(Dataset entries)

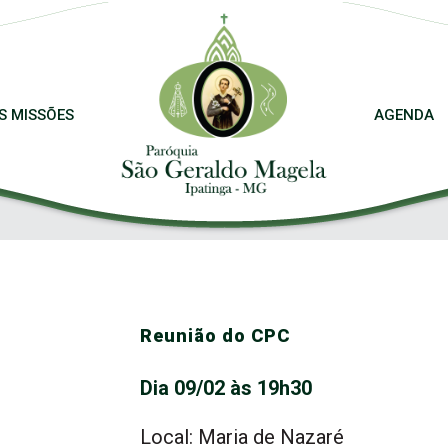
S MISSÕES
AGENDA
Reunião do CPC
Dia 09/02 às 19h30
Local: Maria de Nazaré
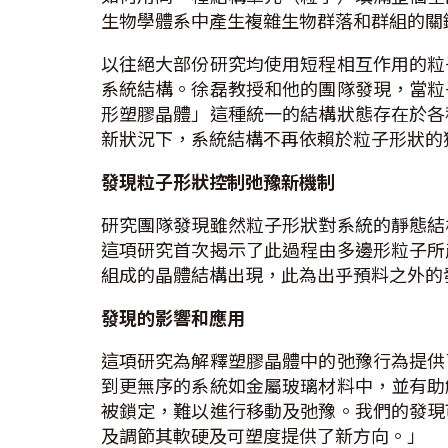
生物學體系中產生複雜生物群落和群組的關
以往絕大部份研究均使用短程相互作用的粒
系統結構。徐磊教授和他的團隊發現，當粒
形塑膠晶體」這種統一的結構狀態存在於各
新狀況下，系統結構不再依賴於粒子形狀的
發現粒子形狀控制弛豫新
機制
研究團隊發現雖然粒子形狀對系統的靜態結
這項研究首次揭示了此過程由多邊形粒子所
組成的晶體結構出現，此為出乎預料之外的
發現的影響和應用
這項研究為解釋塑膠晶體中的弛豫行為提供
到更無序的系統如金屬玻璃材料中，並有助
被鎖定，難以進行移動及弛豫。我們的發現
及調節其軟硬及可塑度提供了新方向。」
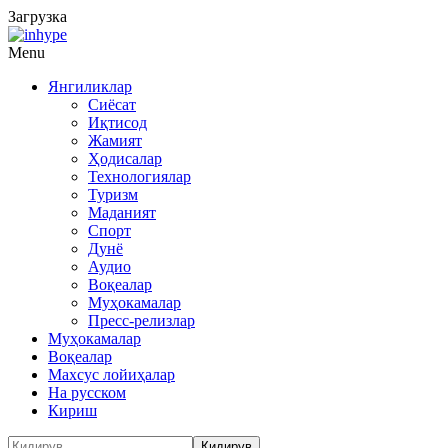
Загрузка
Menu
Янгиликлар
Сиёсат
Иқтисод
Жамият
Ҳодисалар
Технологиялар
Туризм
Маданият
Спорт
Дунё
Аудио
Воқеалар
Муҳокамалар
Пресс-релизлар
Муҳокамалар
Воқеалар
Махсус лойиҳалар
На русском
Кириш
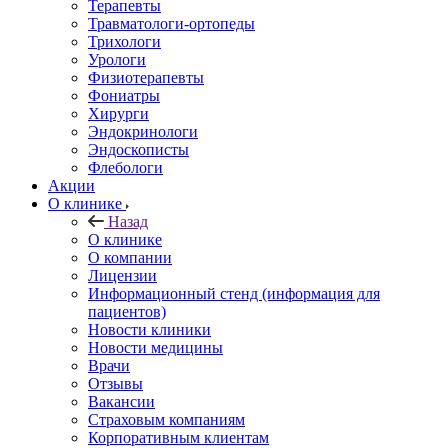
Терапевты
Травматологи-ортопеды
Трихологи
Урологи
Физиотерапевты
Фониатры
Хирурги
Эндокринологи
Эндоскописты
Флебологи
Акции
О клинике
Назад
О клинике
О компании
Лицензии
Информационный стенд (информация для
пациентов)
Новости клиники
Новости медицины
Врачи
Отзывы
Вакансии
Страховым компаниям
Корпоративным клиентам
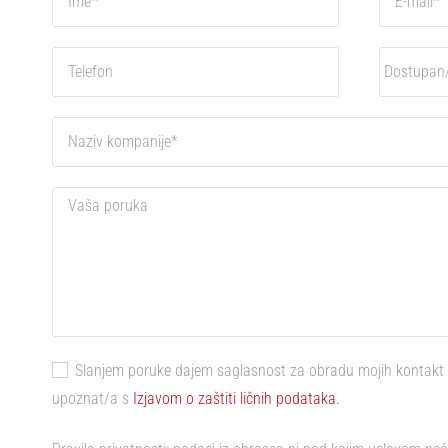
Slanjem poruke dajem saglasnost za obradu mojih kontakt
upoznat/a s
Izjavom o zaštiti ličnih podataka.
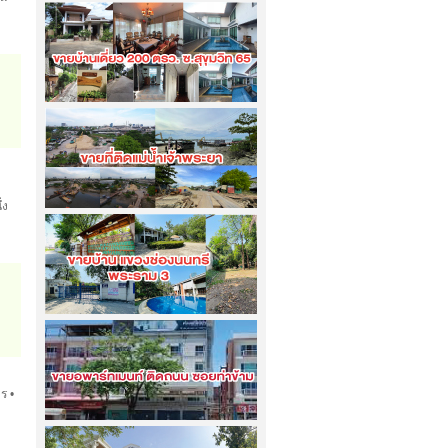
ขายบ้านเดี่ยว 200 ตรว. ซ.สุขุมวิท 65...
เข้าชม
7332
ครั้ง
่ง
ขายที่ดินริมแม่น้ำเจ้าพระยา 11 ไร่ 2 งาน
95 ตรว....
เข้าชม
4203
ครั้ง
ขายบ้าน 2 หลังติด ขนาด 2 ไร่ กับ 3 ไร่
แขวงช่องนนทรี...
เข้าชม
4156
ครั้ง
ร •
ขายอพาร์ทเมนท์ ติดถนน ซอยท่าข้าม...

▶ [Problem to solve]: Put every line of text from the entries above into a Markdown table with the columns Row and Line, numbering the rows and skipping blank lines. Leave the pictures out of the table.

▶ [Solution]:
| Row | Line |
|---|---|
| 1 | S MISSÕES |
| 2 | AGENDA |
| 3 | Reunião do CPC |
| 4 | Dia 09/02 às 19h30 |
| 5 | Local: Maria de Nazaré |
| 6 | 生物學體系中產生複雜生物群落和群組的關 |
| 7 | 以往絕大部份研究均使用短程相互作用的粒 |
| 8 | 系統結構。徐磊教授和他的團隊發現，當粒 |
| 9 | 形塑膠晶體」這種統一的結構狀態存在於各 |
| 10 | 新狀況下，系統結構不再依賴於粒子形狀的 |
| 11 | 發現粒子形狀控制弛豫新 |
| 12 | 機制 |
| 13 | 研究團隊發現雖然粒子形狀對系統的靜態結 |
| 14 | 這項研究首次揭示了此過程由多邊形粒子所 |
| 15 | 組成的晶體結構出現，此為出乎預料之外的 |
| 16 | 發現的影響和應用 |
| 17 | 這項研究為解釋塑膠晶體中的弛豫行為提供 |
| 18 | 到更無序的系統如金屬玻璃材料中，並有助 |
| 19 | 被鎖定，難以進行移動及弛豫。我們的發現 |
| 20 | 及調節其軟硬及可塑度提供了新方向。」 |
| 21 | Загрузка |
| 22 | Menu |
| 23 | Янгиликлар |
| 24 | Сиёсат |
| 25 | Иқтисод |
| 26 | Жамият |
| 27 | Ҳодисалар |
| 28 | Технологиялар |
| 29 | Туризм |
| 30 | Маданият |
| 31 | Спорт |
| 32 | Дунё |
| 33 | Аудио |
| 34 | Воқеалар |
| 35 | Муҳокамалар |
| 36 | Пресс-релизлар |
| 37 | Муҳокамалар |
| 38 | Воқеалар |
| 39 | Махсус лойиҳалар |
| 40 | На русском |
| 41 | Кириш |
| 42 | Терапевты |
| 43 | Травматологи-ортопеды |
| 44 | Трихологи |
| 45 | Урологи |
| 46 | Физиотерапевты |
| 47 | Фониатры |
| 48 | Хирурги |
| 49 | Эндокринологи |
| 50 | Эндоскописты |
| 51 | Флебологи |
| 52 | Акции |
| 53 | О клинике |
| 54 | Назад |
| 55 | О клинике |
| 56 | О компании |
| 57 | Лицензии |
| 58 | Информационный стенд (информация для |
| 59 | пациентов) |
| 60 | Новости клиники |
| 61 | Новости медицины |
| 62 | Врачи |
| 63 | Отзывы |
| 64 | Вакансии |
| 65 | Страховым компаниям |
| 66 | Корпоративным клиентам |
| 67 | Slanjem poruke dajem saglasnost za obradu mojih kontakt |
| 68 | upoznat/a s |
| 69 | Izjavom o zaštiti ličnih podataka. |
| 70 | ขายบ้านเดี่ยว 200 ตรว. ซ.สุขุมวิท 65... |
| 71 | เข้าชม |
| 72 | 7332 |
| 73 | ครั้ง |
| 74 | ่ง |
| 75 | ขายที่ดินริมแม่น้ำเจ้าพระยา 11 ไร่ 2 งาน |
| 76 | 95 ตรว.... |
| 77 | เข้าชม |
| 78 | 4203 |
| 79 | ครั้ง |
| 80 | ขายบ้าน 2 หลังติด ขนาด 2 ไร่ กับ 3 ไร่ |
| 81 | แขวงช่องนนทรี... |
| 82 | เข้าชม |
| 83 | 4156 |
| 84 | ครั้ง |
| 85 | ร • |
| 86 | ขายอพาร์ทเมนท์ ติดถนน ซอยท่าข้าม... |